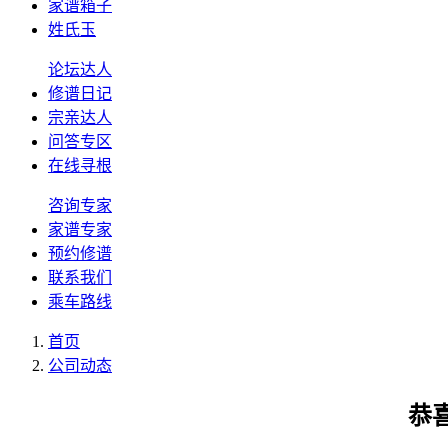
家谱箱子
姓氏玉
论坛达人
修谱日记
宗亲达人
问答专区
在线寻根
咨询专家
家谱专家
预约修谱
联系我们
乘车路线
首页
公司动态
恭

^^^^

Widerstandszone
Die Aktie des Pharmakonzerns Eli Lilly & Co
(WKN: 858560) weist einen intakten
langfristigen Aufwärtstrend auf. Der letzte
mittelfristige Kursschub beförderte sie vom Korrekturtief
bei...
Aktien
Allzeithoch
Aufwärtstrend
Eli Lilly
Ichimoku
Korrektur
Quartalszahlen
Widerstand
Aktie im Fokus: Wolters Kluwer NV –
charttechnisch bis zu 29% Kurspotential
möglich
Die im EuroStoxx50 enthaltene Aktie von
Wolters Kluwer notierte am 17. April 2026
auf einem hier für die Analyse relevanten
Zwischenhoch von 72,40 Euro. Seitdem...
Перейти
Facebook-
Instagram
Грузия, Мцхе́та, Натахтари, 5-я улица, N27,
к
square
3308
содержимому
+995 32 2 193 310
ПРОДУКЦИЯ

^^^^

* _Problem requirements_
Copy the lines from the line with "Widerstandszone" to the line with "Die im EuroStoxx50 enthaltene Aktie von", replacing every "Aufwärtstrend" with "Trend" and leaving everything else unchanged.

* _Reply_
Widerstandszone
Die Aktie des Pharmakonzerns Eli Lilly & Co
(WKN: 858560) weist einen intakten
langfristigen Trend auf. Der letzte
mittelfristige Kursschub beförderte sie vom Korrekturtief
bei...
Aktien
Allzeithoch
Trend
Eli Lilly
Ichimoku
Korrektur
Quartalszahlen
Widerstand
Aktie im Fokus: Wolters Kluwer NV –
charttechnisch bis zu 29% Kurspotential
möglich
Die im EuroStoxx50 enthaltene Aktie von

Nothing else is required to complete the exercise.